Gesetzentwurf zum Versandhandelsverbot von Arzneimitteln

Kniefall vor der Lobby?

Der Gesetzentwurf zum Verbot des Versandhandels von Arzneimitteln ist ins Stocken geraten: Union und SPD sind uneins. Jetzt erhöht Bundesgesundheitsminister Hermann Gröhe (CDU) den Druck, um das Gesetz noch in dieser Legislaturperiode zu verabschieden.

„Das ist nichts anderes als ein Kniefall vor der Apothekerlobby vor der Bundestagswahl und hat mit Versorgungssicherheit nichts zu tun“, schimpfte der baden-württembergische AOK-Chef Christopher Hermann auf die Pläne von Gröhe, den Versandhandel mit verschreibungspflichtigen Arzneimitteln zu verbieten. Der Europäische Gerichtshof (EuGH) hatte im vergangenen Oktober entschieden, dass die in Deutschland geltende Preisbindung für verschreibungspflichtige Arzneien und das damit verbundene Rabattverbot für ausländische Versandapotheken nicht zulässig ist. Ohne die Preisbindung ergibt sich aber für den Versandhandel ein Wettbewerbsvorteil gegenüber der Apotheke vor Ort.

Der Minister hatte mit seinem Gesetzesvorhaben zügig auf das Urteil reagiert. Er will einem Apothekensterben entgegenwirken – und folgte mit seiner Initiative der Argumentation der ABDA (Bundesvereinigung Deutscher Apothekerverbände), die einen Einbruch der flächendeckenden Arzneimittelversorgung und eine wettbewerbsmäßige Schieflage der Präsenzapotheken befürchtet. Und öffentlichkeitswirksam dagegen mobil macht, unter anderem mit einer breit angelegten Unterschriftenaktion.

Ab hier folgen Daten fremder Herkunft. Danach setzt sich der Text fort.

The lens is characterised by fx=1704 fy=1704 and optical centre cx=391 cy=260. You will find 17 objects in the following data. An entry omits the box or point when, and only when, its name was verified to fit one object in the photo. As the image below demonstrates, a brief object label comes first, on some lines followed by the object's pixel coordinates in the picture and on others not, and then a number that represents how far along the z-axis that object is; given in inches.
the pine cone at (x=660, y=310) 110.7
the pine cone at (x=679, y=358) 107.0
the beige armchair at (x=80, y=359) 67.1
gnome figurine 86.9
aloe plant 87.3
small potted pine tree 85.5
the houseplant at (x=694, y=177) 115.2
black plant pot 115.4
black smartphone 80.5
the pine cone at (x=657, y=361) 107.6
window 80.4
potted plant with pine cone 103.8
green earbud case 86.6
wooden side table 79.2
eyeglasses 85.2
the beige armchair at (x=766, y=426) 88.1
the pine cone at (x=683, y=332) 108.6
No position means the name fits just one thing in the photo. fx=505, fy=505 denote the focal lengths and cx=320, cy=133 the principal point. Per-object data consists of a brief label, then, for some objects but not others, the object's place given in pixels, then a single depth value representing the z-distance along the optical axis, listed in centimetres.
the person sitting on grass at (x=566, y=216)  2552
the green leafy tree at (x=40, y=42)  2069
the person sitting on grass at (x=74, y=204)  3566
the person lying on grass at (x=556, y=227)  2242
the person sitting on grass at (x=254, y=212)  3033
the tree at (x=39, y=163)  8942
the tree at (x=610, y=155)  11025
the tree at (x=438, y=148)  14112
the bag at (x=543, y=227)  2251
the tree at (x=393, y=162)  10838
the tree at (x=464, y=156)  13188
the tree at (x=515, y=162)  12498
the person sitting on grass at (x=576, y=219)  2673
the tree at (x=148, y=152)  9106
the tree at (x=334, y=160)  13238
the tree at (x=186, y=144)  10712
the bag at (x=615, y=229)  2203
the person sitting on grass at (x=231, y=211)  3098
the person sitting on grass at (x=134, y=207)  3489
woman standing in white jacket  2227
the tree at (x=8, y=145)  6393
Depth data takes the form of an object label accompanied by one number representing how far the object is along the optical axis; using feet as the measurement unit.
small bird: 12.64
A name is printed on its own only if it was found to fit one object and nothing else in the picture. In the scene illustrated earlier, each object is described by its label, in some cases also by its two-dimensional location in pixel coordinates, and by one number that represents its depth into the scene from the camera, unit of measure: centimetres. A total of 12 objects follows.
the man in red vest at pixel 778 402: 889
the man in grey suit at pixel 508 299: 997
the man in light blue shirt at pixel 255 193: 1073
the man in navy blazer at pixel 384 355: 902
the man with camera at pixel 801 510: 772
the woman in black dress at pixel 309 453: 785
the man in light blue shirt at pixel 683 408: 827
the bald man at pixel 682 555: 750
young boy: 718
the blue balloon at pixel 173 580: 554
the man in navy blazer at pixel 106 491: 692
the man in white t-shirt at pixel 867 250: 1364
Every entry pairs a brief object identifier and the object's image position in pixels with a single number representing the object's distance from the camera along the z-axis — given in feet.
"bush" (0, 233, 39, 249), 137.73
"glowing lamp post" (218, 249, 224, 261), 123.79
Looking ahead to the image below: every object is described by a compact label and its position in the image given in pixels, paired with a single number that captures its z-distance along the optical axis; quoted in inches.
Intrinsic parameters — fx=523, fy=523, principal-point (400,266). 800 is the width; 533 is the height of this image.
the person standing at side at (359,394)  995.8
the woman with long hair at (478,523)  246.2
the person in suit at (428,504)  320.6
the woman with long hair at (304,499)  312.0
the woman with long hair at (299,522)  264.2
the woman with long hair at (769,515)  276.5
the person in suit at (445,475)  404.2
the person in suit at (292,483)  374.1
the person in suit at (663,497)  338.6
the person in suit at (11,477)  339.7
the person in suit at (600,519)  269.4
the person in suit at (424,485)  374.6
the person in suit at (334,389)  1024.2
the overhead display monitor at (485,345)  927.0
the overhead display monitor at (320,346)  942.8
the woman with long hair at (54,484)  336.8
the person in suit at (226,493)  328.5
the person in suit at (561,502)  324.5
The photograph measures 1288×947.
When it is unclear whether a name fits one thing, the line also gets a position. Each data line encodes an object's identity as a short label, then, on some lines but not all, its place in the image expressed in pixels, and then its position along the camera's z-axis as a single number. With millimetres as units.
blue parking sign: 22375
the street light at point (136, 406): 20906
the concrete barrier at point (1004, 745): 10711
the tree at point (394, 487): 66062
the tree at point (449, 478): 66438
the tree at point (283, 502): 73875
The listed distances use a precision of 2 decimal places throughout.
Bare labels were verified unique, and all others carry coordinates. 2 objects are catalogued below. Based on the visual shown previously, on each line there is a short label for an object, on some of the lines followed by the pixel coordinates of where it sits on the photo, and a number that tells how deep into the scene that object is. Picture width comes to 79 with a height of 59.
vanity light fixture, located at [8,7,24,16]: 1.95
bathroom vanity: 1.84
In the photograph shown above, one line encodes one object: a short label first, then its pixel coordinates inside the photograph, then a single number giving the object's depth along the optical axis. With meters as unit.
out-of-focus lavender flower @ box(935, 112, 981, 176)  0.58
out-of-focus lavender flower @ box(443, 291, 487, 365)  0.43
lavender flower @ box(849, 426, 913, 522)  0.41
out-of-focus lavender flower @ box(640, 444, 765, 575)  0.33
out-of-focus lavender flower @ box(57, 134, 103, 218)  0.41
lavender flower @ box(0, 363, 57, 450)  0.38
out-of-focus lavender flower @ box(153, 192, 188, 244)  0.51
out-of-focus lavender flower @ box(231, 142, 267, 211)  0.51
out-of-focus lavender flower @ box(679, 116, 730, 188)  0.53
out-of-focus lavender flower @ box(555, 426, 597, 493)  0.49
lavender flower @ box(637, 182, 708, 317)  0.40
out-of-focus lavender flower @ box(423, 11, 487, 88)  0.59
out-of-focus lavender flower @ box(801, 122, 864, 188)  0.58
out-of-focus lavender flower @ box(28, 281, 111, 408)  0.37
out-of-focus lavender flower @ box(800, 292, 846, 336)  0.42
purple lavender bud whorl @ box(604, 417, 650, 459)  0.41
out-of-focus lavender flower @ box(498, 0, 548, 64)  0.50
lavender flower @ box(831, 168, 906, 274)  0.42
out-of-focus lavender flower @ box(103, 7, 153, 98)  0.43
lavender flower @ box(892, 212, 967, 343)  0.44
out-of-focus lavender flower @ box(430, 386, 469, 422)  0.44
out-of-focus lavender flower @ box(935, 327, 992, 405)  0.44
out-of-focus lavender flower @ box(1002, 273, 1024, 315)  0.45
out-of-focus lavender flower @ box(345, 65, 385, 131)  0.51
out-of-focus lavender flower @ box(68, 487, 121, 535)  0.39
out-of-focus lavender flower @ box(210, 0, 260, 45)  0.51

Die Gesetzespläne sind derweil ins Stocken geraten, die Fronten sind verhärtet: Die SPD sperrt sich gegen ein komplettes Versandhandelsverbot, die Union will es durchsetzen. Vor Kurzem haben die Bundestagsabgeordneten Sabine Dittmer und Edgar Franke einen Alternativvorschlag vorgestellt, in dem die möglichen Rabatte der Versandhandelsapotheken zunächst auf einen Euro begrenzt und die Situation der Apotheken in zwei Jahren evaluiert werden sollen.

Derzeit befindet sich der Gesetzesentwurf in der Ressortabstimmung. Presseberichten zufolge blockiert Bundeswirtschaftsministerin Brigitte Zypries (SPD) den Entwurf. Auch im Kabinett scheint Gröhe demnach noch keine Zustimmung zu seinem Vorhaben bekommen zu haben. In der Antwort des BMG auf eine kleine Anfrage der Fraktion Bündnis 90/ Die Grünen zum Versandhandelsverbot heißt es jedenfalls, der Meinungsbildungsprozess innerhalb der Regierung sei noch nicht abgeschlossen. Die Grünen erklären hierzu, der Entwurf stecke voller unbelegter Vermutungen und Widersprüche.

Wie geht es jetzt weiter? Der Minister will beim westfälisch-lippischen Apothekertag am 18. März weiter für sein Vorhaben werben. Unterdessen erhöht er den Druck: „Wir werden noch vor der Bundestagswahl ein Gesetz verabschieden“, erklärte er der Rheinischen Post.

Offen bleibt, welchen politischen Preis Gröhe zahlen will und muss, um sein Vorhaben gegenüber der SPD durchzusetzen.